|
Kalitenin
dozajı
Dünya
Kupası ve hemen ardından Lig. Bunun diğer bir açıklamasını
futbol gündemde ki yerini koruyor.
Lige
iyi başlamak ve devamını getirmek için,
takımlar da ki hummalı çalışma sürüyor. Yönetici,
başında bulunduğu ekibin daha iyi yerlerde görmek için
transfer çalışmalarını sürdürürken, içinde bulunduğu
yarışta oyuncularının eforunu en üst seviyeye çıkarmaya
çalışıyorlar.
Şimdi
herkesin tutuğu takımından farklı beklentileri var. En önemlisi
ise yolun sonunun da şampiyonluğu
kucaklamak. Brezilya karşısında Rüştü’yü, Çin
karşısında İlhan Mansız ve diğerlerini seyrederken,
herkes, kulüp taraftarlığını unutup, ülke çıkarları için
tek vücut oldu (belli çıkar peşinde koşanlar hariç). Şimdi
onlardan beklenen ise giydikleri formanın hakkını
vermeleri.
Acaba
diyoruz, tüm bu istekler nasıl neticelenecek. Her
beklentinin karşılığı alınabilecek mi? Hiç kuşku yok
ki bu soruların cevabı sahada aranacak. Oyuncular, sahada
sarf ettikleri performansla, emeklerinin karşılığını
alacaklar.
Yine
de işi sıkı tutanlarda yok değil. Ligde şampiyonluğa ulaşarak,
tarihi rekabetin öncülüğünü yapan takımlar, diğerlerine
göre biraz daha gözde. Tekrar yuvaya dönen Galatasaraylı
Fatih Terim, son
şampiyon takımın ve
Beşiktaş’ın yeni hocası Lucescu , kariyeri halen tartışılan
Fenerbahçeli Lorant ve şampiyonluğa hasret takımın
kurtuluş gözüyle bakılan Trabzonspor’un yeni ismi Samet
Aybaba.
Bir
futbol takımının başarısında sahada mücadele eden
oyuncu kadar kenar yönetimin katkısı büyük. Buna en bariz
örneğini Fenerbahçe, Mustafa
Denizli ile yaşadı. Kenar
yönetim, saha içindeki oyuna direk etki yapmaktadır. Oyunu
iyi yorumlayabilmek, gerekli müdahalelerin zamanlamayı iyi
tespit etmek, beklenen neticesini kolaylaştıracaktır.
Takımların
başında, yerli isimlerin bulunması ve çalıştırdıkları
ekipleri tanımaları, kalitenin en üst seviyeye çıkaracak.

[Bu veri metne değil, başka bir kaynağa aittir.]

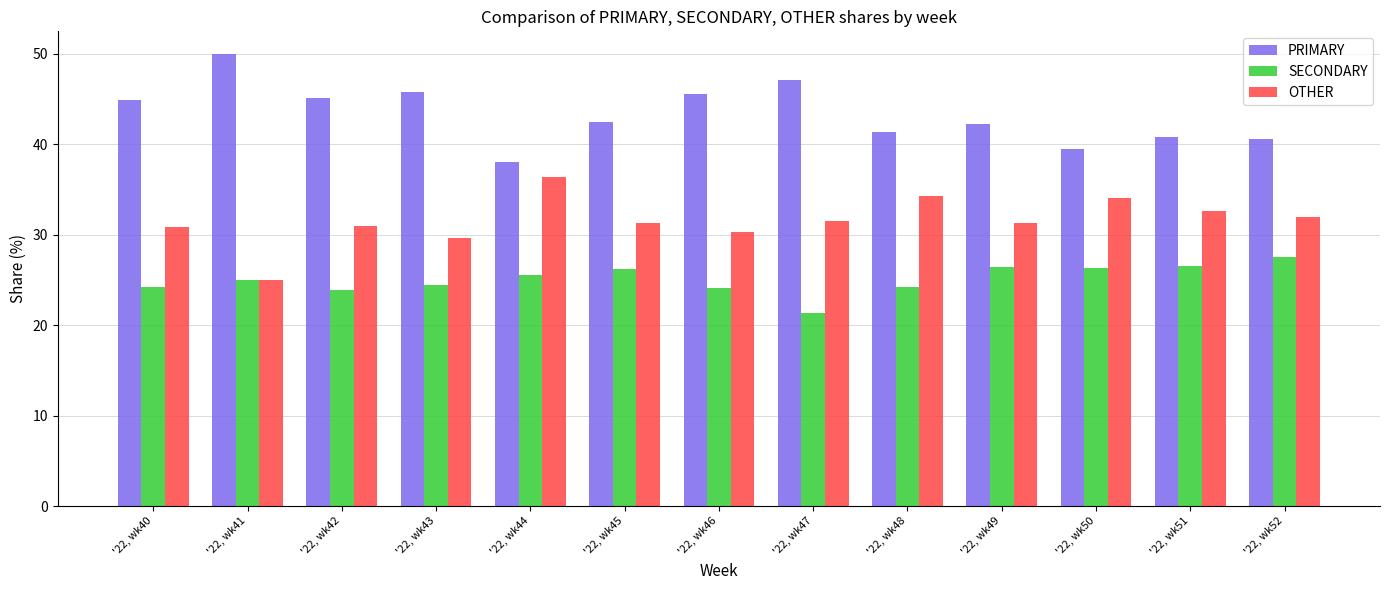

What is the highest value of the PRIMARY series?

50.0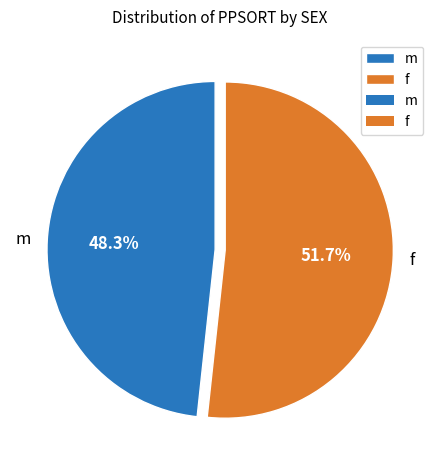

Which slice is the smallest?

m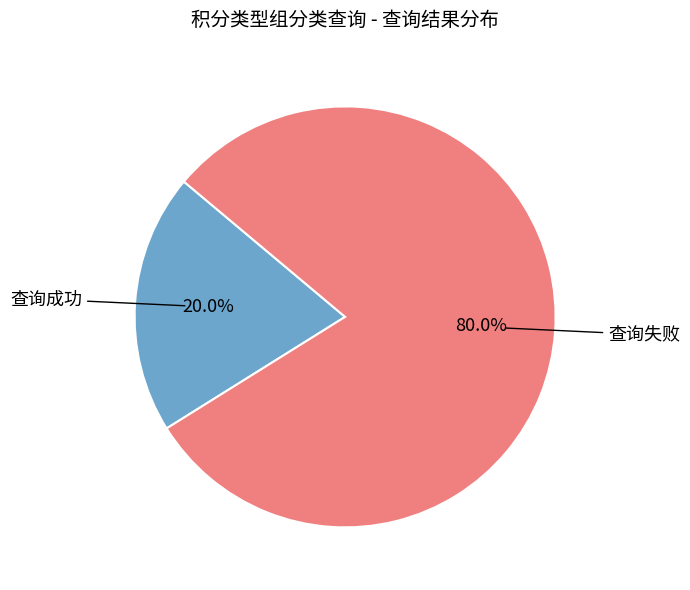

True or false: 查询失败 accounts for 80% of the total.

True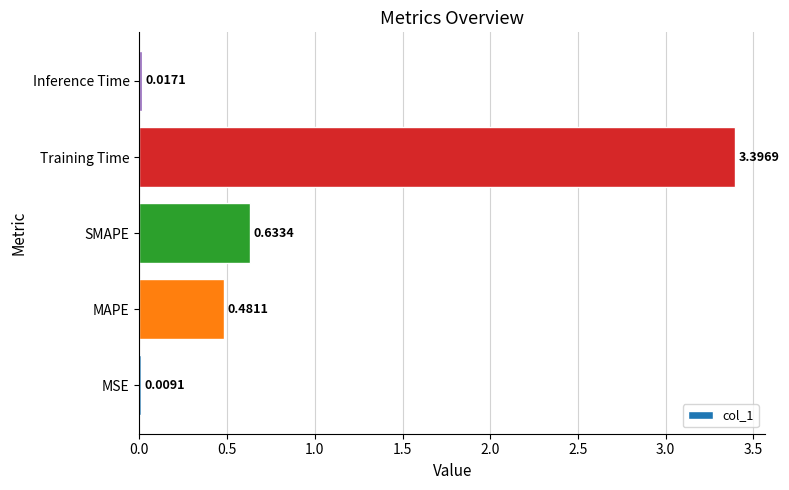

What is the change in value from SMAPE to Inference Time?

-0.6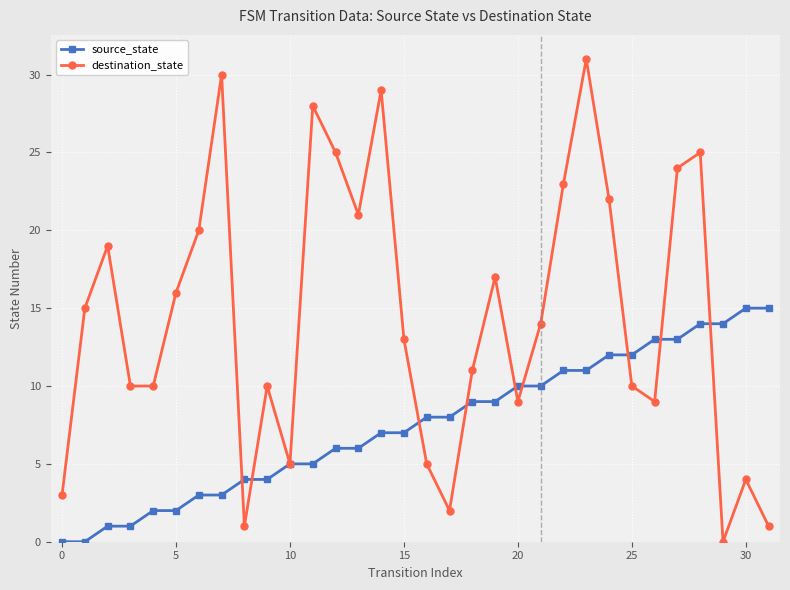

Which series has the largest total across all categories?

destination_state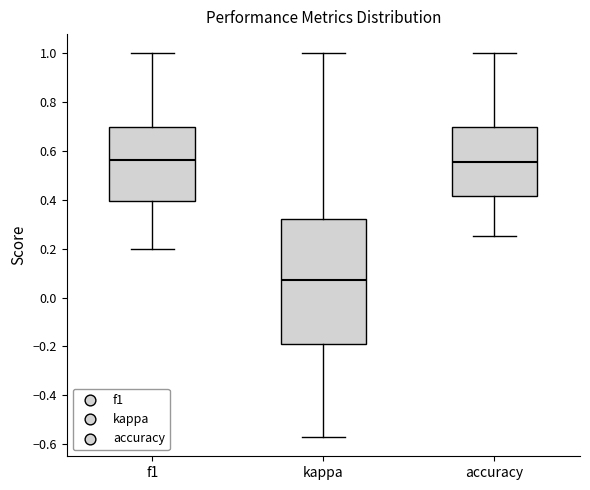

Which box is the tallest, from its lower edge to its upper edge?

kappa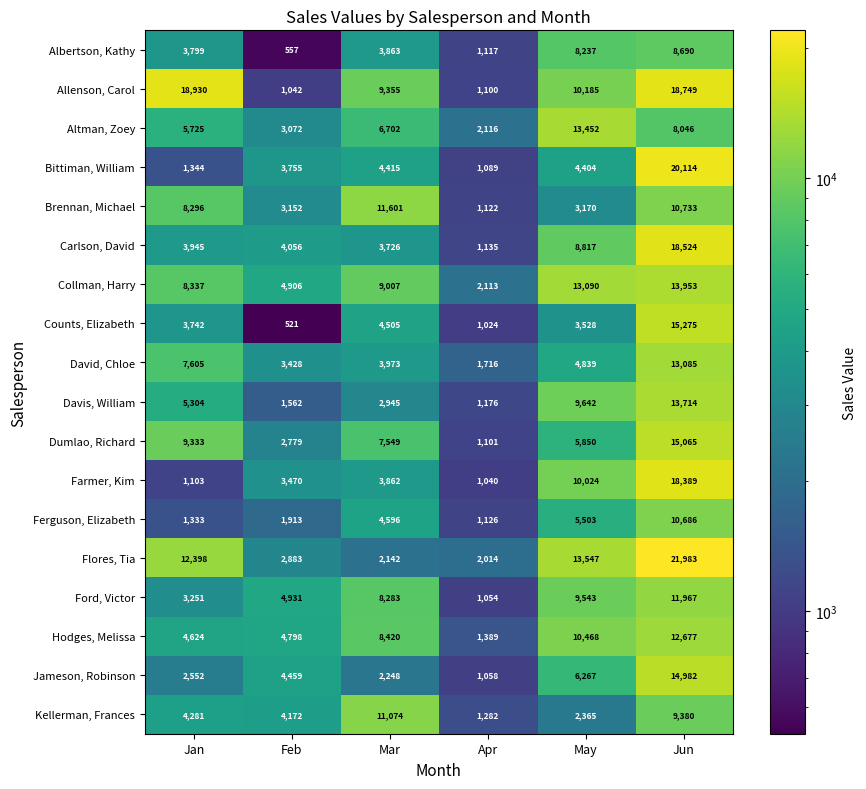

List the series in order of their peak value, lowest first.

Albertson, Kathy, Ferguson, Elizabeth, Kellerman, Frances, Brennan, Michael, Ford, Victor, Hodges, Melissa, David, Chloe, Altman, Zoey, Davis, William, Collman, Harry, Jameson, Robinson, Dumlao, Richard, Counts, Elizabeth, Farmer, Kim, Carlson, David, Allenson, Carol, Bittiman, William, Flores, Tia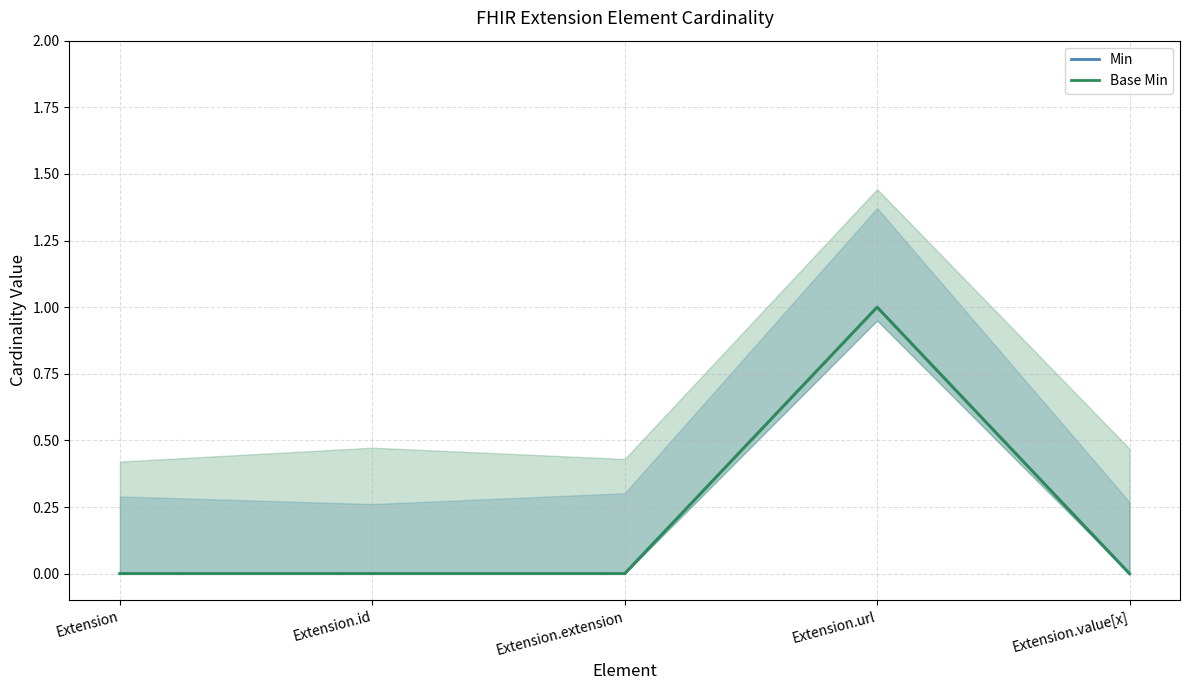

How many lines are shown in the chart?

2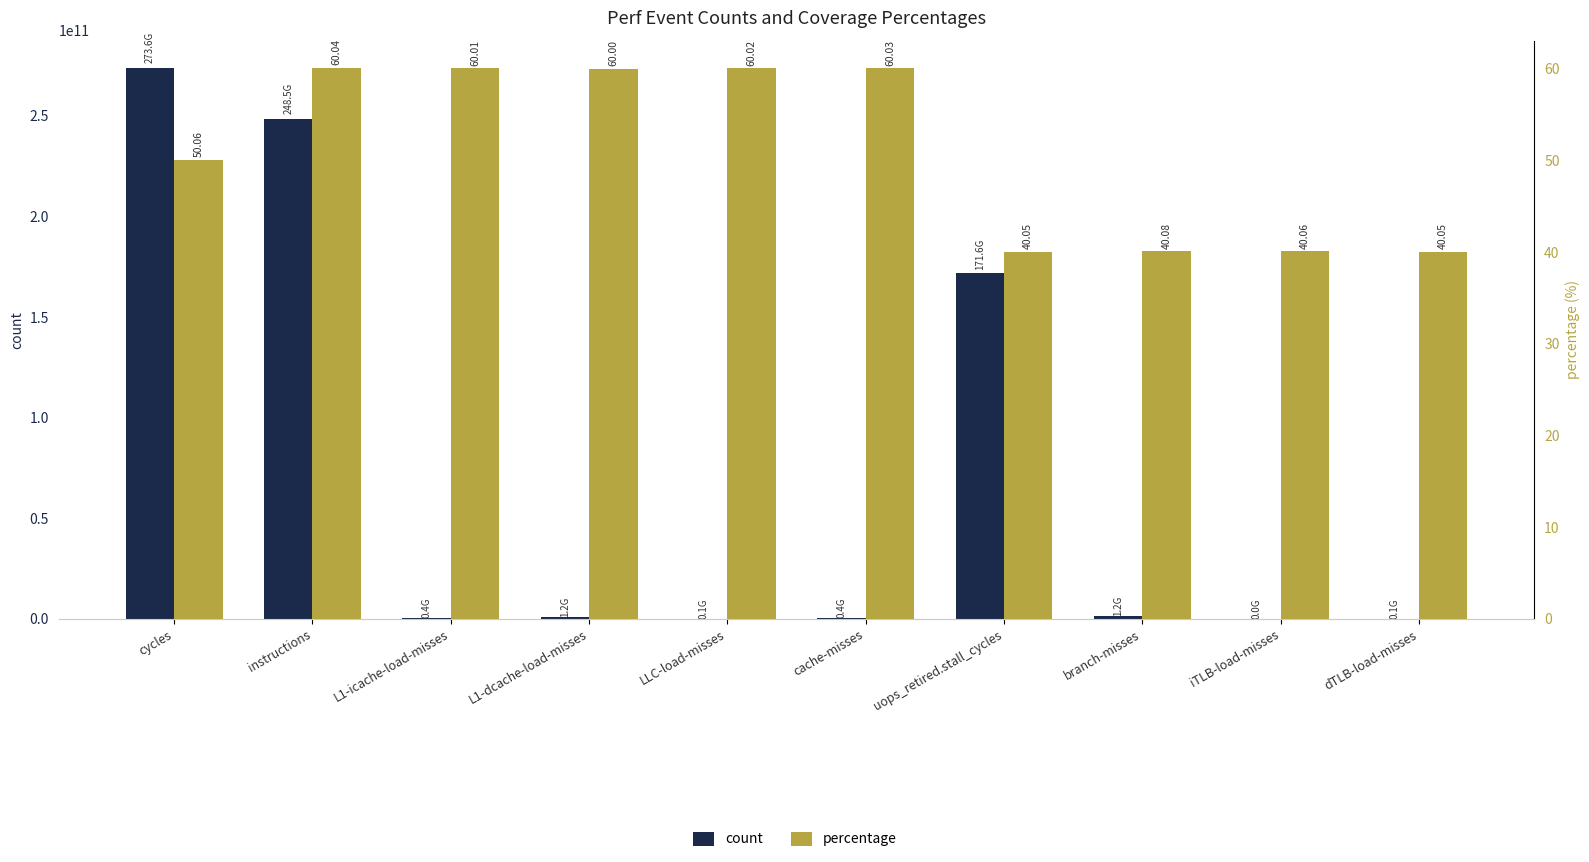

Where is percentage nearest to the value 50?

cycles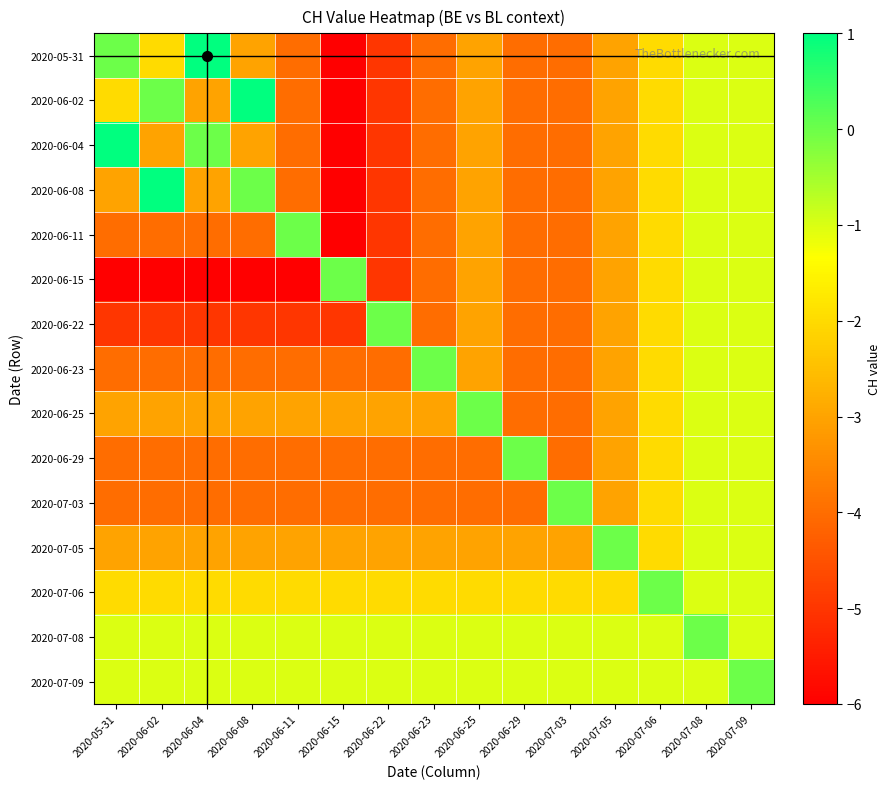

Between 2020-06-22 and 2020-07-03, which series saw the biggest shift?

2020-06-22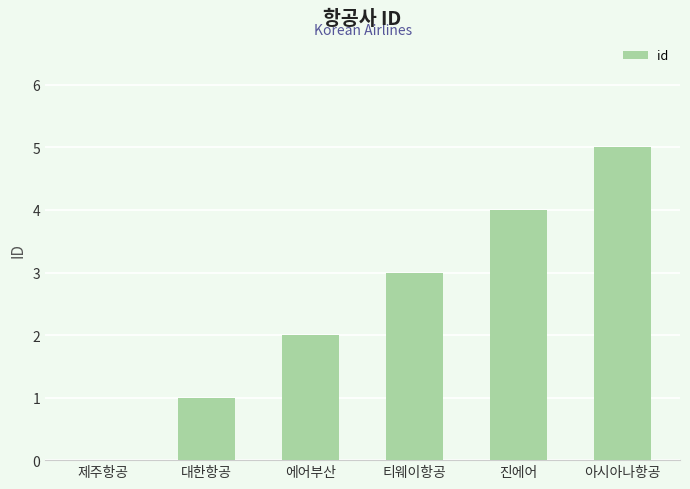

What is the sum of the values at 진에어 and 대한항공?

5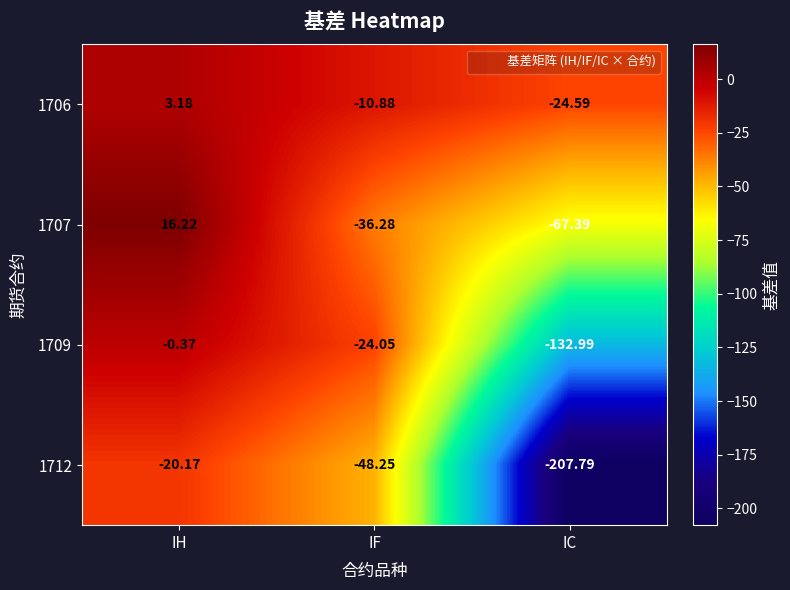

At which category is the sum across all series the highest?

IH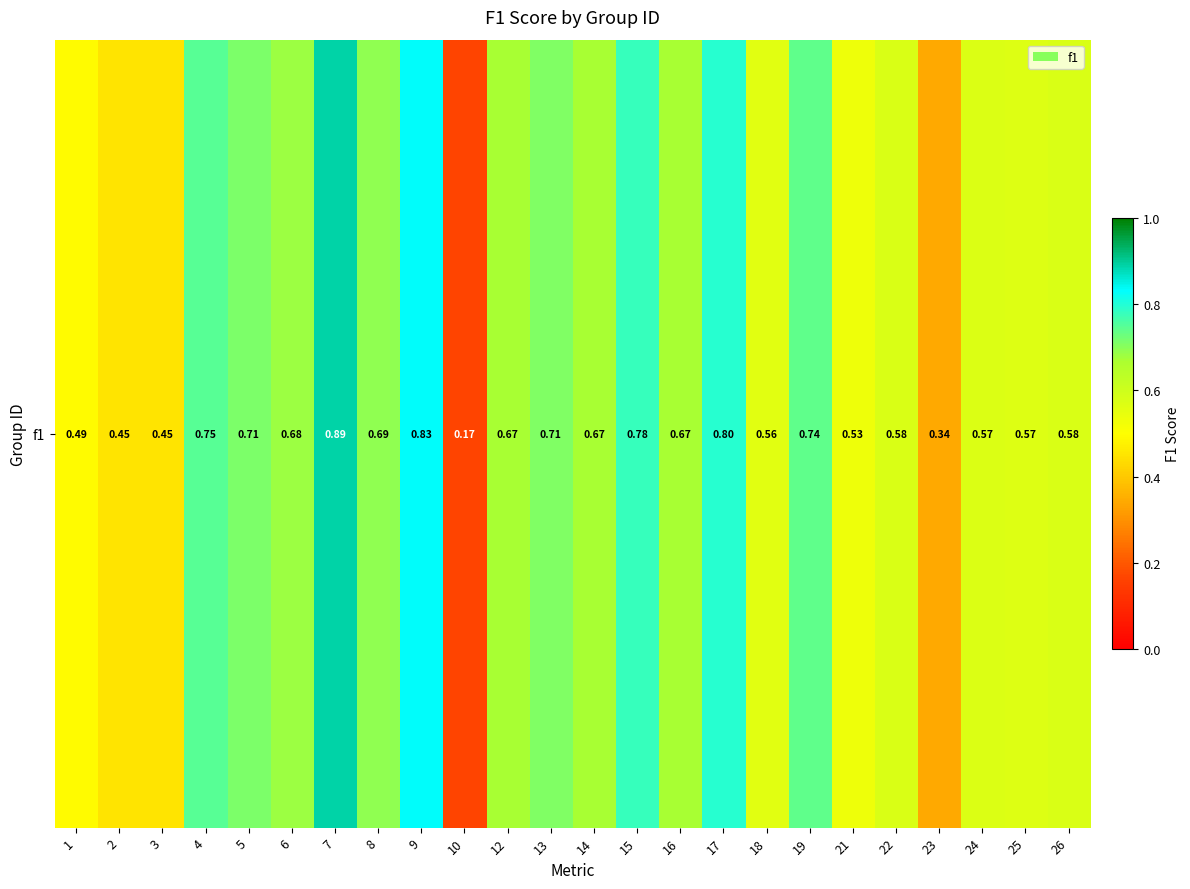

The chart shows a value of 0.2 at 21. True or false?

False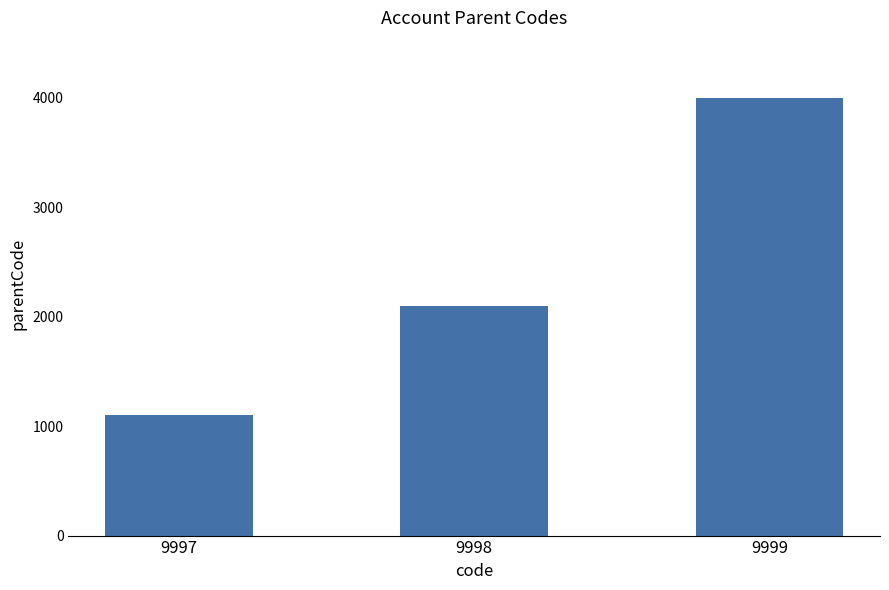

At which label is the value closest to 2550?

9998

Peki saha içinde ki oyuncuların konumları ne durumda? Takımlar,
izledikleri transfer politikalarına baktığımızda,
Trabzonspor hariç, ‘eldeki mevcut yapıyı koru eksik
mevkilere gerekli takviyeyi yap’ şeklinde göze çarpıyor.
Bunun en büyük avantajı, uyum sorununun ortadan kalkması.
Önceki dönemlerde yaşanan ‘zamana ihtiyacımız var’
gibi mazeretleri geçersiz kılmaktadır.
Beşiktaş’ın
yeni transferleri Sergen, Zago, Cordoba, Tolga, Zafer, Kaan
Dobra, Serdar ve Göksel, Fenerbahçe’nin yeni gözdeleri
Ortega, Washington, İ. Güldüren, Cem Karaca, Tuncay ve
Volkan, Galatasaray’da Baliç, Ümit Davala, Sarr, Cihan,
Felipe, Pinto, Murat ile Müslim Can. Sanırım bu oyuncuları
kısmen de olsa tanımayan yok! Teknik özellikleri ve
formalarını giyecekler takımlarına katkılarına bakıldığında,
yetenekleri üst seviyede ki oyuncuların neler yapacağı
oynayacakları hazırlık maçlarında daha netlik kazanacak.
Bizlerde, sizler gibi futbolun
seyir zevkine ulaşmak için sabırsızlanıyoruz.